=== DOCUMENT SECTION ===
____

Atherosclerosis (AS) is a common disease that is seriously detrimental to human health. Therefore, its mechanism and related treatment methods are areas of interest in medical research. Urotensin II (UII) is the most potent vosoactive cyclic peptide (1,2). By binding to its receptor, G protein-coupled receptor 14 (GPR14), it exhibits biological, hemodynamic and non-hemodynamic effects, as well as apparently pathophysiologic effects on the formation and development of a number of diseases. A large number of fundamental and clinical studies have indicated that UII is closely related to the formation and development of AS (3–5). Thus, the UII receptor antagonist, urantide, may have potential clinical value in the treatment of AS.

Urantide is a peptide similar to human UII and is one of the most potent UII receptor antagonists. Its antagonistic effect is 50 times stronger than that of other chemical compounds (6,7). However, the effect of urantide on AS remains unknown. The present study used a rat model of AS to examine the expression of UII and its receptor GPR14 in rat aorta pectoralis, aiming to determine the effect of urantide on the expression of UII and GPR14 in atherosclerotic rats, thus providing an experimental basis for the clinical prevention of AS.

Materials and methods

Reagents

Urantide was synthesized by Shanghai Huadatianyuan Biology Technology Ltd., Co. (Shanghai, China). Fluvastatin (40 mg/box) was purchased from Beijing Nuohua Pharmacy Ltd., Co. (Beijing, China). Dulbecco’s modified Eagle’s medium (DMEM) and UII were purchased from Gibco (Carlsbad, CA, USA); fetal bovine serum (FBS) was purchased from Tianjin Jingyang Corporation (China); α-smooth muscle actin (SMA) was purchased from Beijing Beaosen Biology Technology Ltd., Co. (China); the UII polyclonal and GPR14 polyclonal antibodies were purchased from Santa Cruz Biotechnology, Inc. (Santa Cruz, CA, USA); biotin-labeled IgG was purchased from Wuhan Boster Biological Engineering Co., Ltd. (China); and S-ABC chemical reagent and 3,3′-diaminobenzidine (DAB) developer kits were purchased from Fuzhou Maixin Biotechnology Development Co., Ltd. (China)

Animals and modeling

A total of 160 healthy male Wistar rats (180–200 g body weight) were provided by the Lab Animal Center of Jilin University (license number: SCXK[JI]-2009-0004). The rats were randomized into two groups: i) the normal group: 20 rats fed on common forage; and ii) the model group: 140 rats fed on a high fat diet and injected with 70 U/kg vitamin D3 (VD3) for three continuous days. The ingredients of the high fat diet included common forage, 3.5% cholesterol, 10% hog fat, 0.2% propylthiouracil, 0.5% sodium cholate and 5% refined sugar. Four weeks later, a hematoxylin and eosin (H&E) staining assay was peformed to observe the morphological changes in the aorta pectoralis in the AS model rats.

____

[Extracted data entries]
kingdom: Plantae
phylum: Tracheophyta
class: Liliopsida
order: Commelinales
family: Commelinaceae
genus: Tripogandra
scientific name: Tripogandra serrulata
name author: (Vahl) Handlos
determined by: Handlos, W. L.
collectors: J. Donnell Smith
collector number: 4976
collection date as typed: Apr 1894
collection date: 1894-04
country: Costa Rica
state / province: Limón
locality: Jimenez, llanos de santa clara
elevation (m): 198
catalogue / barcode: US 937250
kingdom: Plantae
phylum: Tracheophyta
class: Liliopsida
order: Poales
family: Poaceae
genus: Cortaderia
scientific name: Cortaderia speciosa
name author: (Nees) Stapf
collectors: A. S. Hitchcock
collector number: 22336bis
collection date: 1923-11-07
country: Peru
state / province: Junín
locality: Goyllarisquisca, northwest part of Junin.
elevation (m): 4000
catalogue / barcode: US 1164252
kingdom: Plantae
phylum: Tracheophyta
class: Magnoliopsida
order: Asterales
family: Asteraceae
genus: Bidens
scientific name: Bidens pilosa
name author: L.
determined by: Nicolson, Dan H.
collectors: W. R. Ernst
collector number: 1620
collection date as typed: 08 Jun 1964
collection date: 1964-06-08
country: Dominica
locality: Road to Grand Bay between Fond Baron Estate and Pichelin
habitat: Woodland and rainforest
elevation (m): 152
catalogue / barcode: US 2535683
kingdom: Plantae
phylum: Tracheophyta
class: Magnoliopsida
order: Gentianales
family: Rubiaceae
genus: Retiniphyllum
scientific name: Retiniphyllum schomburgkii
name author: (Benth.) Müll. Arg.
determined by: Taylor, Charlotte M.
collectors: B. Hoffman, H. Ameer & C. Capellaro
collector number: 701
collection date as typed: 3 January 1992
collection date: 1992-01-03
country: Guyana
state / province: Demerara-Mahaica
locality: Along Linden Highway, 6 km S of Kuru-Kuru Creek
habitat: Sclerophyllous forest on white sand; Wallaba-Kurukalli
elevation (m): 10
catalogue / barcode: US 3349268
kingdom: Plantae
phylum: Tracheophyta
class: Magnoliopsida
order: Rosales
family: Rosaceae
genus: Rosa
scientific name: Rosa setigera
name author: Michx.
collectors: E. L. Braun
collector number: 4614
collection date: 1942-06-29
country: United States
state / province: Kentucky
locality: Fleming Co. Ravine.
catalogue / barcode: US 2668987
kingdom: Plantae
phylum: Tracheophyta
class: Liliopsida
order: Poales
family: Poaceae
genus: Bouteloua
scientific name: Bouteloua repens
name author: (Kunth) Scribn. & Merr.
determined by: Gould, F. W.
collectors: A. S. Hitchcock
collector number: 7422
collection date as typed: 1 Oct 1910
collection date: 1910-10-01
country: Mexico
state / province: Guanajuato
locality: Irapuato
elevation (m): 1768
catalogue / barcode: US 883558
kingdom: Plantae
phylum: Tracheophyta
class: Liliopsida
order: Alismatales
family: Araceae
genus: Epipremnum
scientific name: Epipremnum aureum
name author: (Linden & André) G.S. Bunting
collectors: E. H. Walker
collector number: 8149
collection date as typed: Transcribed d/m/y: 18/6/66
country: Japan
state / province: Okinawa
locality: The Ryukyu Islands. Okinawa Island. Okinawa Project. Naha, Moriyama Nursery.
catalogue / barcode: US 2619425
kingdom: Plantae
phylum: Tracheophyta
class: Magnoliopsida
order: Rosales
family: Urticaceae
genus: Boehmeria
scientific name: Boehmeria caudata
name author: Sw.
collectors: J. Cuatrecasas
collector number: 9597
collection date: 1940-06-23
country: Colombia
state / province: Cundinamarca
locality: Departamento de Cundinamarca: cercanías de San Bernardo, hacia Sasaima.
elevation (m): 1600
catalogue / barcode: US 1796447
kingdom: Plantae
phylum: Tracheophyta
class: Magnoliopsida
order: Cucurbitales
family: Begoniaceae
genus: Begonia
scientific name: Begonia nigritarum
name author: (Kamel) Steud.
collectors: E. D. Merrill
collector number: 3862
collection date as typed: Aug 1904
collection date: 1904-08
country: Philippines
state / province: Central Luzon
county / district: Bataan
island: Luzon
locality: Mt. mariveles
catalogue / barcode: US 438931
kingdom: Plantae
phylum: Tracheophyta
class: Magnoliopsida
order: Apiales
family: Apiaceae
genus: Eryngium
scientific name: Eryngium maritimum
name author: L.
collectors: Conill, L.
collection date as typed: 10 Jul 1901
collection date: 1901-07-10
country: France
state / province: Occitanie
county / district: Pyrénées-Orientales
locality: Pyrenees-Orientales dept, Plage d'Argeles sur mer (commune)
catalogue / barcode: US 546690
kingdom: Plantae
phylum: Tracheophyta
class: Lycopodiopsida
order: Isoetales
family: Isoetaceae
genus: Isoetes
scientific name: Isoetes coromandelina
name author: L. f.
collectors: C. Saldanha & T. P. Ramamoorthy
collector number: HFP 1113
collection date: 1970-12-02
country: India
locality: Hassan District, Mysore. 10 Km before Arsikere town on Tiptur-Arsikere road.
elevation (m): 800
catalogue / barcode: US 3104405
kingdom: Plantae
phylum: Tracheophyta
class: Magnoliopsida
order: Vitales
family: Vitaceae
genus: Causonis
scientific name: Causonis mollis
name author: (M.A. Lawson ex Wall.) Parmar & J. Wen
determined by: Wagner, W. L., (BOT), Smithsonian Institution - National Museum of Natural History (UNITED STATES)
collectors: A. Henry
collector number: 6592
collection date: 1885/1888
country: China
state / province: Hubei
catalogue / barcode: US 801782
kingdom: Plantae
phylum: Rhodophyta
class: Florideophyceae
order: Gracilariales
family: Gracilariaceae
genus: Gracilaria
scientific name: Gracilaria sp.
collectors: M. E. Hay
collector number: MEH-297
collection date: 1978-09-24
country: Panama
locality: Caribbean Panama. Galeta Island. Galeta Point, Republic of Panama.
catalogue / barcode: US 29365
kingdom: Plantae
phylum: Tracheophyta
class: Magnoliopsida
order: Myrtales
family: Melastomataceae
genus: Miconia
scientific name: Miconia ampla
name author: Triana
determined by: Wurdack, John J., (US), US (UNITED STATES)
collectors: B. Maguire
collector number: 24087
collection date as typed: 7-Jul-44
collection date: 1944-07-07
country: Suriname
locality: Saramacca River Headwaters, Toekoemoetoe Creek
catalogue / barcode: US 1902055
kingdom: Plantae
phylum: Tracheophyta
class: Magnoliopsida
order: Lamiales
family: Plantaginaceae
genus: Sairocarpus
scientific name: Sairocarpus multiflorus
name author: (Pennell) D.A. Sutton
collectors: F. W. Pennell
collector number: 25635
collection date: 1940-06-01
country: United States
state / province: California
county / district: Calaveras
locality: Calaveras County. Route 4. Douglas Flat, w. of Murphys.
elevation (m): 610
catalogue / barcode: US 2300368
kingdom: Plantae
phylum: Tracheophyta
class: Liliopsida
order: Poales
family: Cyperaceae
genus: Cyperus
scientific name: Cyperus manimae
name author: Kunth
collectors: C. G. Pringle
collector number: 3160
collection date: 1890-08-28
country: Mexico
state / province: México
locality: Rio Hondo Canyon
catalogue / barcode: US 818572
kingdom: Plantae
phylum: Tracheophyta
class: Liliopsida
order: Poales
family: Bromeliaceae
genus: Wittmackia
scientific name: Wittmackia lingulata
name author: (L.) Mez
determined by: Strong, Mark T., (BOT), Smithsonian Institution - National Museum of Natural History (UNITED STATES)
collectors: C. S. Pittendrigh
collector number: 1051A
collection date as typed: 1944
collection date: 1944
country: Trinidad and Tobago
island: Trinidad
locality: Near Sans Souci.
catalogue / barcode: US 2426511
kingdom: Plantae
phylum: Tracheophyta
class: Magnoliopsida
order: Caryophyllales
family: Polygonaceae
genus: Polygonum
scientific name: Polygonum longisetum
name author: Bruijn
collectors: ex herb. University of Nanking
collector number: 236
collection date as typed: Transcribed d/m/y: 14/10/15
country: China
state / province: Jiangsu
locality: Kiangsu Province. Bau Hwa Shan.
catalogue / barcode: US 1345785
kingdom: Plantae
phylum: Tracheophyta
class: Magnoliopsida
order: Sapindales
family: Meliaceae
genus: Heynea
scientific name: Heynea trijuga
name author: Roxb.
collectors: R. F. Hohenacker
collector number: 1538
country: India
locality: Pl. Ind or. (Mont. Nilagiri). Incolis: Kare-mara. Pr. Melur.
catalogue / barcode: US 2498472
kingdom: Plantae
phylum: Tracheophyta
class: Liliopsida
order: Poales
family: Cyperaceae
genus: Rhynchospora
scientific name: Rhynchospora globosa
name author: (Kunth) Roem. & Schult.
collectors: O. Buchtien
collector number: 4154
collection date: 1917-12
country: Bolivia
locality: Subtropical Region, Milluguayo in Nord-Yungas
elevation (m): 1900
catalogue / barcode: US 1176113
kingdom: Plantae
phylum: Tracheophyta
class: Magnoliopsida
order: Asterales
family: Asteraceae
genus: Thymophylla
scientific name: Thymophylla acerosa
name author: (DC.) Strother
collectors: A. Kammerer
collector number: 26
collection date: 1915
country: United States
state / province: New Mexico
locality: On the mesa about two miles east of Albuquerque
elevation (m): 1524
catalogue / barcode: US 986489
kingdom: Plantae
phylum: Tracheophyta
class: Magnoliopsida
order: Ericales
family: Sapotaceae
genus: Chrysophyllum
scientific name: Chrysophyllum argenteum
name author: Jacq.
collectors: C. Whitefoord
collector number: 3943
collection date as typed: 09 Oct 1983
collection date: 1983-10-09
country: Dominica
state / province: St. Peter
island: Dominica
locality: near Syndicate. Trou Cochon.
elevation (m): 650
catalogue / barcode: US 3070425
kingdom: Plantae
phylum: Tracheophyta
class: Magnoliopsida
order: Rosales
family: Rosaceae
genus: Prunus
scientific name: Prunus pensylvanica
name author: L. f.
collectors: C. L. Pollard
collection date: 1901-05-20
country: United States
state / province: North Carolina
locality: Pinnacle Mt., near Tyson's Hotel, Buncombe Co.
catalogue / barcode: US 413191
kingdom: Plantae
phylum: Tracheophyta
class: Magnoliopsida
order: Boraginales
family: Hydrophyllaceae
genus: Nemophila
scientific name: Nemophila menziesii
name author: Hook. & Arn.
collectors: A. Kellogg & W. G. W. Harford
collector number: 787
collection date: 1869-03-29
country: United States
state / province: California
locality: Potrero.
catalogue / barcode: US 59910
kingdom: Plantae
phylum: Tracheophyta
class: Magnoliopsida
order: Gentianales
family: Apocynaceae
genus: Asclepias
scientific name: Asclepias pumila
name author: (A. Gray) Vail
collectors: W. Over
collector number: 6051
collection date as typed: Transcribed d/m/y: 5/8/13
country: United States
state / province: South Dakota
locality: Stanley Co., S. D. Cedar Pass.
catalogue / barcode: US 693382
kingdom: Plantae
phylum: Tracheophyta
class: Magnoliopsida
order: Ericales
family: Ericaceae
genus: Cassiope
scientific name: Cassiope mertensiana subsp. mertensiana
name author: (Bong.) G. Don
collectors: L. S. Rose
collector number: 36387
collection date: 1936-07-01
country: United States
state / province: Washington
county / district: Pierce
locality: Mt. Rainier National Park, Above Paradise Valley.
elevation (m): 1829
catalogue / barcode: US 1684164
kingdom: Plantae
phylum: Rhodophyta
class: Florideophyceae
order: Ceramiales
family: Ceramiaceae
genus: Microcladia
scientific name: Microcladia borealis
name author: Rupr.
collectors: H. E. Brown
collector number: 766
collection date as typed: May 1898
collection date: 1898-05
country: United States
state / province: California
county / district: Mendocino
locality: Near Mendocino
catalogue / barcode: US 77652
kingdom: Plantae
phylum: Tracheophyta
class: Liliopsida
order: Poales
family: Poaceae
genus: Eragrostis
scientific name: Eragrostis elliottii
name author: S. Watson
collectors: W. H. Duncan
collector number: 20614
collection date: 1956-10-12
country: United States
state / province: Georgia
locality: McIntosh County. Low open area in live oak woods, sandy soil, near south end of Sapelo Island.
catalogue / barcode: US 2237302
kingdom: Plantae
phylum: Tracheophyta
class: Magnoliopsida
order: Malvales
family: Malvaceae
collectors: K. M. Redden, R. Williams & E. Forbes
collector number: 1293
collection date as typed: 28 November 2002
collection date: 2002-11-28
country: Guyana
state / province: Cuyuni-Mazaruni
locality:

____

=== EXPLORE THE MATERIAL ===
• A. In the text on urantide and atherosclerosis, how much stronger is urantide's antagonistic effect than that of other chemical compounds?
• B. Write the next part of the text on urantide in atherosclerotic rats, starting after its final sentence.

=== PER-TASK ANSWERS ===
• A. It is 50 times stronger.

• B.
Following successful modeling, AS rats were randomly divided into three groups: the model group (20 rats, control), the fluvastatin group (20 rats) and the urantide group (20 rats, divided into three subgroups according to the duration of treatment of 3, 7 and 14 days). The rats in the normal and model groups were intravenously injected with 30 μg/kg normal saline every day. The rats in the fluvastatin group were injected with 5 μg/kg fluvastatin every day for 14 continuous days. The rats in the urantide group were injected with 30 μg/kg urantide once daily and the duration of treatment was 3, 7 and 14 days, respectively. All animal experiments were approved by the Ethics Committee of Jilin University College of Pharmaceutical Sciences (Changchun, China).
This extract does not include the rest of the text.